__ASSIGNMENT__
Read the data below. Every line holding the string "lines" must be copied.
START PROVIDED DATA
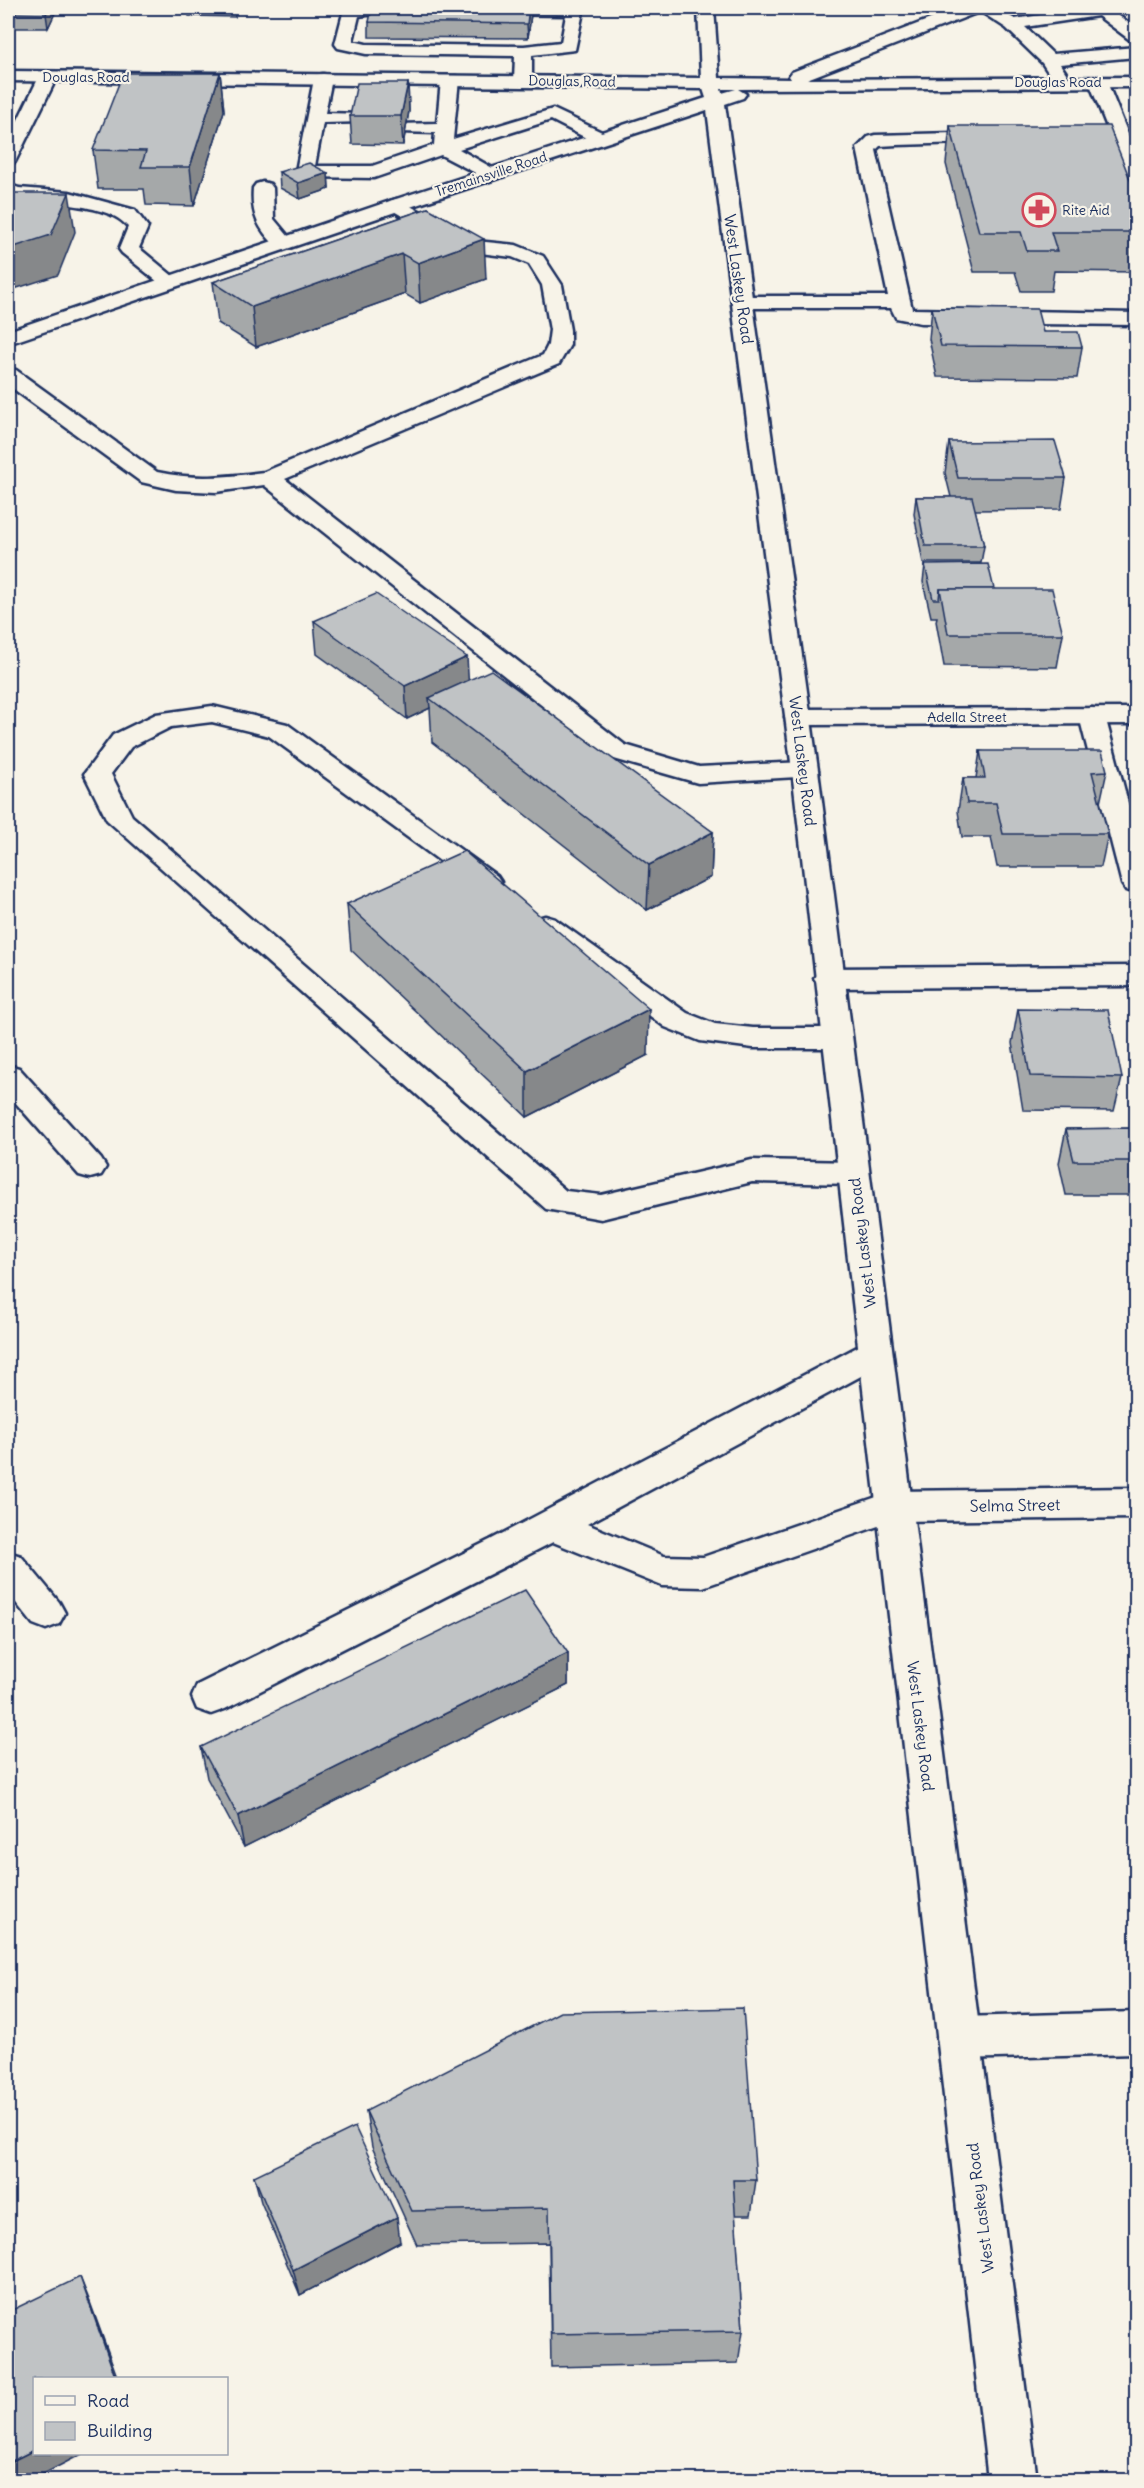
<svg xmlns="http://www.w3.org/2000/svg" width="1144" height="2488" viewBox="0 0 1144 2488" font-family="Delius,sans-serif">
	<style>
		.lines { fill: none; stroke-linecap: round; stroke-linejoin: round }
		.lane-casing { stroke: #1b2f5e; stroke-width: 5 }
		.street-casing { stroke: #1b2f5e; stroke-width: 5 }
		.secondary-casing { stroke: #1b2f5e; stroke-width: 5 }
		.lane { fill: #f7f3e8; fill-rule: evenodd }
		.street { fill: #f7f3e8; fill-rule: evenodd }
		.secondary { fill: #f7f3e8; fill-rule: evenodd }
		.wall { fill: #a5a8a9; stroke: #1b2f5e; stroke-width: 1.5 }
		.shaded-wall { fill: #86888a; stroke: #1b2f5e; stroke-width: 1.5 }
		.building { fill: #c0c3c5; stroke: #1b2f5e; stroke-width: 1.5 }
		.labels { text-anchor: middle; stroke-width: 4.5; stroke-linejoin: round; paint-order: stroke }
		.far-street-label { font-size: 14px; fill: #1b2f5e; stroke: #f7f3e8 }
		.far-poi-label { font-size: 14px; fill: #1b2f5e; stroke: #f7f3e8; text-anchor: start }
		.street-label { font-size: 16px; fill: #1b2f5e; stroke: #f7f3e8 }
	</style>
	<rect width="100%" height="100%" fill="#f7f3e8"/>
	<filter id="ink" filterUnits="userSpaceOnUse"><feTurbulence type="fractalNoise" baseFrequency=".0167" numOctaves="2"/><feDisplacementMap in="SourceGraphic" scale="12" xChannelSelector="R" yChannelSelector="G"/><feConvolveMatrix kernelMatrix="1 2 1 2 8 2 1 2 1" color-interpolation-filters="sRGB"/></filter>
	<g filter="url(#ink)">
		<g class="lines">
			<g class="lane-casing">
				<g id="lane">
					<path d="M353,8H424C417,16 373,13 359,16L353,41L366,44L524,46L561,42L566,15L486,14L480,13L479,8H586L583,12L575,50L532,55V81L529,85H517L514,81L515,56L366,54L338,48L335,44L343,13L345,9Z"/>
					<polygon points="975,8 994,8 1015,19 1085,8 1108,8 1136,28 1136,41 1130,40 1098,16 1025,27 1053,54 1136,47 1136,57 1060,64 1072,82 1069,86 1057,86 1042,63 1006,28"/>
					<polygon points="48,72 54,73 57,77 17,158 15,162 8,163 8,140 39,77 42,73"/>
					<polygon points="323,74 329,75 332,79 325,113 363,114 366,118 363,122 323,123 315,166 372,166 434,145 435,133 400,132 397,128 400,124 437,123 441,80 444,76 456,76 459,80 453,139 553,109 606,134 609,138 606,142 594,142 551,120 459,149 496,170 498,174 496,178 489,180 441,155 374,178 305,177 298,175 296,171 314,79 317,75"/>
					<polygon points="1098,77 1104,78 1107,82 1136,154 1136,182 1129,180 1127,176 1114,144 1069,144 1063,142 1060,138 1063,134 1069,132 1109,132 1089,82 1092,78"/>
					<polygon points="994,132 1000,134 1003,138 1000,142 897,145 880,146 876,150 912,309 1136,313 1136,325 921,323 896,318 891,308 742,308 735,306 732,302 735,298 742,296 888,296 857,148 868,137 875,135"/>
					<path d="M263,182L270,184L273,188L274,219L294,243L291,247H277C258,229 251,214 253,188L256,184Z"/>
					<path d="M8,184L19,188L69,192L135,210L148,227L139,248L180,282L177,286H163L122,253L119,249L128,227C108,201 40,205 9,197Z"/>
					<path d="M397,199L476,241L516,245L543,256L562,285L570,330V345L559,364L285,479L625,745L699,767L805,762L814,764L818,770L814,776L698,783L607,757L264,485L216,492L176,490L141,482L8,385V369L16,370L157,472C193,480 227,477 264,472L543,355L548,345L550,330L542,285L529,264L512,257L464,251L390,209L387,205L390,201Z"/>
					<polygon points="212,706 287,724 497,876 501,882 497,888 487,891 477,888 269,736 212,722 171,727 131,747 111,774 132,816 566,1191 601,1195 752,1160 853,1162 864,1165 869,1173 864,1181 853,1184 752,1182 601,1219 546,1209 107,820 84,774 113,735 156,714"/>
					<polygon points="1092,708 1101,710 1105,716 1136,833 1136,893 1126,890 1122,884 1079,716 1083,710"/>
					<polygon points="545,916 555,919 687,1013 715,1024 753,1028 837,1028 848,1031 852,1038 848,1045 837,1048 753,1048 700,1041 665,1027 535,931 531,925 535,919"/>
					<polygon points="1136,966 1136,986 829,988 819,985 814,978 819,971 829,968"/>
					<polygon points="8,1065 19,1068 101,1159 106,1167 101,1175 90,1178 79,1175 8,1094"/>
					<polygon points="875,1340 887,1344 892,1353 887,1362 587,1524 664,1556 703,1557 894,1491 907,1496 912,1506 907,1516 703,1587 662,1586 553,1542 225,1709 211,1714 197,1709 192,1697 197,1685 490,1540 863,1344"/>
					<polygon points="8,1552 21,1556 59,1602 65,1613 59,1624 46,1629 33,1624 8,1593"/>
					<polygon points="1136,2012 1136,2054 959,2059 944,2053 937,2038 944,2023 959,2017"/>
				</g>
			</g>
			<g class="street-casing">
				<g id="street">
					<polygon points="1136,708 1136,724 798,725 789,723 785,717 789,711 798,709"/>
					<polygon points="1136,1488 1136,1518 894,1521 881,1516 876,1506 881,1496 894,1491"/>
				</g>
			</g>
			<g class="secondary-casing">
				<path id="secondary" d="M698,8H714L719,78L791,79L789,76L792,72L959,8H981L979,12L807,79L1136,77V87L738,89L746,94L743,98L725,104L818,770L1037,2480H988L792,770L707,110L404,209L8,344V331L390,201L706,98L703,89L8,81V71L701,78ZM721,89H736L722,93Z"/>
			</g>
			<use href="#lane" class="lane"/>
			<use href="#street" class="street"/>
			<use href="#secondary" class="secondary"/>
		</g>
		<g class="wall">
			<polygon points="8,8 54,8 55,13 48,28 8,28"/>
			<polygon points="188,8 238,8 235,17 189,16"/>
			<polygon points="1126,8 1137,8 1137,16"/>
			<polygon points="531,14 528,38 369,37 369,22"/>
			<polygon points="220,73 224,111 194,206 146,205 144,189 98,189 93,150"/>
			<polygon points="408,83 409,111 403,145 352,144 350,116"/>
			<polygon points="950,126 1137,197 1137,272 1054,271 1051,291 1021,291 1015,272 974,272 946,164"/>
			<polygon points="279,172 328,173 329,189 300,199 280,188"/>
			<polygon points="428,208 486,279 420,303 405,294 256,347 218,323 213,282"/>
			<polygon points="932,308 1043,332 1082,347 1077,378 937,377 929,339"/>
			<polygon points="949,442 1066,478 1061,509 975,510 984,546 981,563 923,563 914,514 916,497 951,497 945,473"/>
			<polygon points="925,565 994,589 1063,634 1057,667 944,666 936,621 937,617 931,617 923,582"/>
			<polygon points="314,621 468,681 713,832 711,877 647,910 432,742 430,708 407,719 317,654"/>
			<polygon points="980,751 1107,771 1100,803 1108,834 1101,867 997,867 991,837 962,837 958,811 963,778 976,778"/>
			<polygon points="347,904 648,1055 527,1117 351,950"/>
			<polygon points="1018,1009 1122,1078 1114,1111 1023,1110 1012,1043"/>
			<polygon points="1137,1128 1137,1195 1066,1195 1059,1163 1066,1129"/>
			<polygon points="568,1653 568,1685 244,1847 207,1778 201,1747"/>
			<polygon points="366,2111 756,2180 751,2215 735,2215 743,2331 738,2363 551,2367 549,2243 417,2245 372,2147"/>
			<polygon points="254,2176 400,2242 300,2295 261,2202"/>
		</g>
		<g class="shaded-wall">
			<polygon points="49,8 54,8 55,13 48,28 46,14"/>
			<polygon points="234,8 238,8 235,17"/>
			<polygon points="529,8 531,8 531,14 528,38 527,24"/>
			<polygon points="220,73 224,111 194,206 190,167"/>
			<polygon points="408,83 409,111 403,145 401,116"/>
			<polygon points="328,173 329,189 300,199 298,183"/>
			<polygon points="69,193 75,232 58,275 8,291 8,249"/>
			<polygon points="484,239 486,279 420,303 418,263"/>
			<polygon points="402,254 405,294 256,347 252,307"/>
			<polygon points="467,657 469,690 429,698 430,708 407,719 405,686"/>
			<polygon points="713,832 711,877 647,910 649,865"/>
			<polygon points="649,1009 648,1055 527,1117 527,1071"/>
			<polygon points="568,1653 568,1685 244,1847 238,1816"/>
			<polygon points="397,2217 400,2242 300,2295 293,2270"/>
			<polygon points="80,2277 90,2302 118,2379 116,2379"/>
			<polygon points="34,2450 34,2454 82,2454 30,2481 8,2481 8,2463"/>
		</g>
		<g class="building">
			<polygon points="8,8 49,8 46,14 8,13"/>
			<polygon points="372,8 529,8 527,24 369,22"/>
			<polygon points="123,73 220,73 190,167 141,167 146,151 93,150"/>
			<polygon points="357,83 408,83 401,116 350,116"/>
			<polygon points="950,126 1109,126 1137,197 1137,232 1051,232 1057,251 1027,251 1021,232 979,232"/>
			<polygon points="309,163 328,173 298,183 279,172"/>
			<polygon points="8,193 69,193 51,235 8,249"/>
			<polygon points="428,208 484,239 418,263 402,254 252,307 213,282"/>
			<polygon points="932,308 1037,309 1043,332 1078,332 1082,347 941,346"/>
			<polygon points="1055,441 1066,478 958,478 949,442"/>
			<polygon points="916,497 972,497 984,546 925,546"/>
			<polygon points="988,564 994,589 940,589 939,599 933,599 925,565"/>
			<polygon points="940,589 1052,589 1063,634 948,634"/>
			<polygon points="376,594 467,657 405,686 314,621"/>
			<polygon points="491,670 713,832 649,865 429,698"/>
			<polygon points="980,751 1102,751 1107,771 1092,772 1108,834 1003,834 996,803 967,803 963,778 985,778"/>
			<polygon points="464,851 649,1009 527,1071 347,904"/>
			<polygon points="1018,1009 1108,1010 1122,1078 1030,1076"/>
			<polygon points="1137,1128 1137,1161 1074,1161 1066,1129"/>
			<polygon points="525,1590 568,1653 238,1816 201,1747"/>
			<polygon points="743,2008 756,2180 733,2180 743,2331 551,2334 549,2208 412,2211 366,2111 560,2012"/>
			<polygon points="355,2127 397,2217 293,2270 254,2176"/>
			<polygon points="80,2277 116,2379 34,2379 34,2450 8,2463 8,2312"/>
		</g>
	</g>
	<defs>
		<g id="pharmacy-ring" transform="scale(1.725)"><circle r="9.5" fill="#f7f3e8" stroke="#d1495b" stroke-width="1.5"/><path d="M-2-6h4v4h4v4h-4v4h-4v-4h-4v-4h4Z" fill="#d1495b"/></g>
	</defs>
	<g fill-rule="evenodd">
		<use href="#pharmacy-ring" x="1039" y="210"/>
	</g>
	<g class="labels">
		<g class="far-street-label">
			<text x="86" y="82">Douglas Road</text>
			<text transform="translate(572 81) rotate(1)" y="5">Douglas Road</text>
			<text x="1058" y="87">Douglas Road</text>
			<text transform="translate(491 174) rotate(-18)" y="5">Tremainsville Road</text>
			<text x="967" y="722">Adella Street</text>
		</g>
		<g class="far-poi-label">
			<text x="1062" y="215">Rite Aid</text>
		</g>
		<g class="street-label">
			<text transform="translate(739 279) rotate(82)" y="6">West Laskey Road</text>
			<text transform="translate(803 761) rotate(83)" y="6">West Laskey Road</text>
			<text transform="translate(862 1243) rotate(-97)" y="6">West Laskey Road</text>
			<text transform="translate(1015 1505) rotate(-1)" y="6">Selma Street</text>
			<text transform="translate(921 1726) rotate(83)" y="6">West Laskey Road</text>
			<text transform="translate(980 2208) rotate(-97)" y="6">West Laskey Road</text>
		</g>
	</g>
	<rect width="1144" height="2488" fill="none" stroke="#f7f3e8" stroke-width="30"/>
	<rect x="15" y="15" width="1114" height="2458" fill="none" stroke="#1b2f5e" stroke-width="2" filter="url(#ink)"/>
	<rect x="33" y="2377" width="195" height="78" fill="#f7f3e8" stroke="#9fa5b1" stroke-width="1.5"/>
	<rect x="45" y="2396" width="30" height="9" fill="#f7f3e8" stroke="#9fa5b1" stroke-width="1.5"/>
	<text x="87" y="2407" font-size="18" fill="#1b2f5e">Road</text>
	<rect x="45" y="2422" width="30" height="18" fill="#c0c3c5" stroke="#9fa5b1" stroke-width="1.5"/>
	<text x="87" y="2437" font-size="18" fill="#1b2f5e">Building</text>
</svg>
END PROVIDED DATA
__EXERCISE ANSWER__
		.lines { fill: none; stroke-linecap: round; stroke-linejoin: round }
		<g class="lines">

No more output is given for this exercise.